R Balki comes up with the most unique ideas, infuses them with an amazing energy but in his eagerness to impress, he loses all subtlety. Kareena Kapoor Khan and Arjun Kapoor-starrer "Ki and Ka" has created quite the buzz with its storyline, but the film has failed to live up to the expectations.

Directed by R Balki, the film features Kareena, Arjun in the lead roles, Swaroop Sampat, Rajit Kapur as the supporting characters and Amitabh Bachchan and Jaya Bachchan have done a cameo in the film.

Kia (Kareena Kapoor) and Kabir (Arjun Kapoor) get past their meet-cute in a tearing hurry, and jump into an exchange of garlands and glands. Ka rolls out of bed, picks up after his office-going wife and mum-in-law (Swaroop Sampat), lays out steaming hot food ; Ki cracks open her Mac, and delivers smart campaign ideas to her advertising agency colleagues and goes up the corporate ladder. She is into marketing; he is busy home-making, and they are happy playing footsie. And then jealousy rears its ugly head, and the lines Ka and Ki had set up for themselves start to blur. Who will go out? Who will have a public face and high profile? Who will stay in and cook fresh? Will a Ka be happy to be called ‘nikamma’?

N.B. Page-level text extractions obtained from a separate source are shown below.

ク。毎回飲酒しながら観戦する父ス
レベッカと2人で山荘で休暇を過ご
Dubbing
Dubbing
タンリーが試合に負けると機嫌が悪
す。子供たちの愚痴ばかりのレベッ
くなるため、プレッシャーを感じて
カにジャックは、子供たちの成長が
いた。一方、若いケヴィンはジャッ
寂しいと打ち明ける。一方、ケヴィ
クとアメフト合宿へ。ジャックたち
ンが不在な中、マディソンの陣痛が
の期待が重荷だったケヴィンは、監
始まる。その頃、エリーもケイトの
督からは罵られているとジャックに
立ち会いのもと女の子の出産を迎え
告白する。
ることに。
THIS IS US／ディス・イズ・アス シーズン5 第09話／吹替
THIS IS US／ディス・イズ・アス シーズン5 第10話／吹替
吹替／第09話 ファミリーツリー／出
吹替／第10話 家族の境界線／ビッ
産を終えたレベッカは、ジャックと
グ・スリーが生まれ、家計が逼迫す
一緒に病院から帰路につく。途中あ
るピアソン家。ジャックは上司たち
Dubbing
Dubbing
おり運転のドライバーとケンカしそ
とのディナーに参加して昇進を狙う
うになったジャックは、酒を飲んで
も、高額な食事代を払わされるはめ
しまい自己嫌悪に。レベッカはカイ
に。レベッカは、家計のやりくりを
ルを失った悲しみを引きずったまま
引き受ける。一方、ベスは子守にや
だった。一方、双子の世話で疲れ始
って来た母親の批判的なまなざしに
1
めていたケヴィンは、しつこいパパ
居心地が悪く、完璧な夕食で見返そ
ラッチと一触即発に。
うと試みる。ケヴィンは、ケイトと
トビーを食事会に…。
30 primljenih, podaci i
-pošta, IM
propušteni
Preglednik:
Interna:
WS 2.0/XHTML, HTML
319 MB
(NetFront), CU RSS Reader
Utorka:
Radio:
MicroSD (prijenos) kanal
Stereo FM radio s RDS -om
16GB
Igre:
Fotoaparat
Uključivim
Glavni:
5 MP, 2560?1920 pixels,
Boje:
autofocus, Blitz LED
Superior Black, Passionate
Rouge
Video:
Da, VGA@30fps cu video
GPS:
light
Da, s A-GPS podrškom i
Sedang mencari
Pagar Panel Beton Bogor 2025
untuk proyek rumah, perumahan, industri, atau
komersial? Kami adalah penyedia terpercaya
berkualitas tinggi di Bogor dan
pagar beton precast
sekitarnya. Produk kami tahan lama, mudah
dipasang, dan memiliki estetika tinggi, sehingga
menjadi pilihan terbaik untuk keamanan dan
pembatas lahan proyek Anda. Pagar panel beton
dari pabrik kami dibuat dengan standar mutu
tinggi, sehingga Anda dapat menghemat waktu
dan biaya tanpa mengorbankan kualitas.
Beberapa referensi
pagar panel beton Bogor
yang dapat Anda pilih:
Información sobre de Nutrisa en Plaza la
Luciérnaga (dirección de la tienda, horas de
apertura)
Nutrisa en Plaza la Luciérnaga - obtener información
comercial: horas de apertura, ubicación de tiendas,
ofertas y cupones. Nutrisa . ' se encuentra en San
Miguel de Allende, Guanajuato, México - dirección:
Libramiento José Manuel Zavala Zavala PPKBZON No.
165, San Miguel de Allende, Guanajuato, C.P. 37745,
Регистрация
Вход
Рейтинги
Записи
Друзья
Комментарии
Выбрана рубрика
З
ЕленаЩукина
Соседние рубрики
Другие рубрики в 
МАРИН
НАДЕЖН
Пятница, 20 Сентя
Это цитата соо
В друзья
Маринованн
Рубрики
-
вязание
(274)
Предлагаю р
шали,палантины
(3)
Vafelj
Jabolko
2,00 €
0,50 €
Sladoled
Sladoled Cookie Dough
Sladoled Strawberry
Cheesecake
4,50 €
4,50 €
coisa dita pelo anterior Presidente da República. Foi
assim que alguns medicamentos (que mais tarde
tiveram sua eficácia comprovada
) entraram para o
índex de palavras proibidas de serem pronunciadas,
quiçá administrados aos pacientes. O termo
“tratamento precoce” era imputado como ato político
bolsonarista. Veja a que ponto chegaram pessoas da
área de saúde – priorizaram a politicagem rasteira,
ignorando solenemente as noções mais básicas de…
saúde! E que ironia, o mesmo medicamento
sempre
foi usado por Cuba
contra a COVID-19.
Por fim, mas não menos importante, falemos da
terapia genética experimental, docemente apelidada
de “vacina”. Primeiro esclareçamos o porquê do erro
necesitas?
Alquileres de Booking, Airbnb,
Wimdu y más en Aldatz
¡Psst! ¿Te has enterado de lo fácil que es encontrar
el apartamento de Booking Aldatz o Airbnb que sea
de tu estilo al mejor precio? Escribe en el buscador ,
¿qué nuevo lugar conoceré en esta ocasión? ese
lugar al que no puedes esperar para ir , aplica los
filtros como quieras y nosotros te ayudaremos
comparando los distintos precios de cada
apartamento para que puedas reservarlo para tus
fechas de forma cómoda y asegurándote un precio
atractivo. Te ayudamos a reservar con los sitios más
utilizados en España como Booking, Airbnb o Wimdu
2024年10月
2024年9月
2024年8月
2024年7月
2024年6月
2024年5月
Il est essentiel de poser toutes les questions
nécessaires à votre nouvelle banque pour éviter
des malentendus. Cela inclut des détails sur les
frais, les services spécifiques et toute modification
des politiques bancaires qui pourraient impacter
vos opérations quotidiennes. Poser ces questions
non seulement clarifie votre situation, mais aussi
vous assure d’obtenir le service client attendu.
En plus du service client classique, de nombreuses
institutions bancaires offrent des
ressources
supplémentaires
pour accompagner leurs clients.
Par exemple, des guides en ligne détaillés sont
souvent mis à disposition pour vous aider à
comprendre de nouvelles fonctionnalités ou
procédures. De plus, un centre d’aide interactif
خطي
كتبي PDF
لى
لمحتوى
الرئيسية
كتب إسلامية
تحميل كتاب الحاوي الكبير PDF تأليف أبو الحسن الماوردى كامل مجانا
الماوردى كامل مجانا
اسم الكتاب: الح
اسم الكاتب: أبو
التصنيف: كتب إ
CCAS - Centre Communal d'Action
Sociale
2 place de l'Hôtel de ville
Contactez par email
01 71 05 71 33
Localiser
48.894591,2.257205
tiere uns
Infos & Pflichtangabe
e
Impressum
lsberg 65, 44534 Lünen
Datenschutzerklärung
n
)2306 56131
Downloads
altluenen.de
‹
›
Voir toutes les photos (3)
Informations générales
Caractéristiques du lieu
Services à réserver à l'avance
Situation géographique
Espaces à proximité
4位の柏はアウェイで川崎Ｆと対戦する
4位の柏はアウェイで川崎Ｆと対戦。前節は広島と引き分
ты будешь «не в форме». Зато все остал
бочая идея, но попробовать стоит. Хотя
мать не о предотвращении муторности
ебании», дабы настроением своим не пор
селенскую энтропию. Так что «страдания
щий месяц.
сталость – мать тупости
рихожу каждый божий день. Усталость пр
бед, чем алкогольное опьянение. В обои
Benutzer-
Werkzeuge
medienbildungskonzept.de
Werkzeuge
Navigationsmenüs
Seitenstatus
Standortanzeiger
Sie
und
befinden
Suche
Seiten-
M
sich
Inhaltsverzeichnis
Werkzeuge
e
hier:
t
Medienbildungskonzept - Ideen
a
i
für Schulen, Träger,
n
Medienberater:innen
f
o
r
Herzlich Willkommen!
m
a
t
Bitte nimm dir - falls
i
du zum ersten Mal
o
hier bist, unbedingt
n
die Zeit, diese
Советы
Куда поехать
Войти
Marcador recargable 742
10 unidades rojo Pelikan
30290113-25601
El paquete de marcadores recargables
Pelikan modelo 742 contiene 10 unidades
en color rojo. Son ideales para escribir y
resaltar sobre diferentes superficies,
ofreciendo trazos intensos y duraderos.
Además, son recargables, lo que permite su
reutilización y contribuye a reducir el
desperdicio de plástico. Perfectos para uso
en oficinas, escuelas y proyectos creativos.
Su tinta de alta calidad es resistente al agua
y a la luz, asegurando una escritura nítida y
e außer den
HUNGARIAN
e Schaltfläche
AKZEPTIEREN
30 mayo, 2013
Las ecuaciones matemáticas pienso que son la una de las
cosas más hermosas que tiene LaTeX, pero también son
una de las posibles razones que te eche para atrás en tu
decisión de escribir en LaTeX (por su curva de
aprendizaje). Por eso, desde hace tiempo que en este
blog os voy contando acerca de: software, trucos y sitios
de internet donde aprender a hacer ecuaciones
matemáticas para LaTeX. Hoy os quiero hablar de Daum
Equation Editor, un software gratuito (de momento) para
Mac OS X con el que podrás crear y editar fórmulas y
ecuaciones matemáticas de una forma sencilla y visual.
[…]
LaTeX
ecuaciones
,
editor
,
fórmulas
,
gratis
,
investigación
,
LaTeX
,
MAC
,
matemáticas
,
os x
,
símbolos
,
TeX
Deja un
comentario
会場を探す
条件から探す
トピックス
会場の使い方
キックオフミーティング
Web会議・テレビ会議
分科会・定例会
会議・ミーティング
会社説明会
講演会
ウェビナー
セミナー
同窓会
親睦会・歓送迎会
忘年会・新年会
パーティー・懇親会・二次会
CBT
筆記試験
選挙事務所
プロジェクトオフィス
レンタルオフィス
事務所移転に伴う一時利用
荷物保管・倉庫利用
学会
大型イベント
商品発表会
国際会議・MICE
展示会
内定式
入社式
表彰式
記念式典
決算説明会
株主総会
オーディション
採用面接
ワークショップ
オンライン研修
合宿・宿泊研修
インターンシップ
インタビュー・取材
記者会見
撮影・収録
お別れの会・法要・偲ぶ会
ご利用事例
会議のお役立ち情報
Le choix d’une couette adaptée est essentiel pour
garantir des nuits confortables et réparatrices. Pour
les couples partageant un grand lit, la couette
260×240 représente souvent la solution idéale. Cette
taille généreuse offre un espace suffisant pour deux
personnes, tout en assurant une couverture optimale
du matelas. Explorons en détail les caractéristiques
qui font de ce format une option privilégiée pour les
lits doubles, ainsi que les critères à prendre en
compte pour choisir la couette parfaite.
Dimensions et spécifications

The film evades that problematic one neatly by a too-convenient plot twist, involving Ka’s disapproving papa (a permanently sneering Rajit, who is never given the chance to smile through the film) who thunders on about ‘ ‘mards’ and, haha, cautionary ‘chhaddi checks’. The problem is the film’s unwillingness to go the mile and really explore what that ‘nikamma’ could do to the male ego. Ka, poor fellow, is a victim of confusion. He may say he wants to be like his mummy. He may adorn his wrist with a ‘mangalsutra’, hoho, but has no problem in using his legs to kick louts. He is shown hosting kitty parties and urging fat aunties into shape: huge stereotypes, dear director and writer, connecting all your jolly housewives and ‘kitties’, and stay-at-home ladies and bulges; tsk. When Ka is not doing all of the above, he is busy wheeling his trike up and down certain heavy-traffic bearing Delhi roads – these are roads, any Dilliwala will tell you, where only trucks and buses and cars carrying passengers will traverse. Couldn’t they find a residential colony?